== Segment start ==

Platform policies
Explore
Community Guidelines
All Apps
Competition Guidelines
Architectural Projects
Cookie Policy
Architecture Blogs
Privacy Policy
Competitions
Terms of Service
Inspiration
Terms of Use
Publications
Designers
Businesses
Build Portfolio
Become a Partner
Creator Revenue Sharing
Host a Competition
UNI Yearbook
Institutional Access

== Segment end ==

* **Your goal**
A bare number is expected: how many lines above contain the word "Guidelines"?

* **Answer to the exercise**
2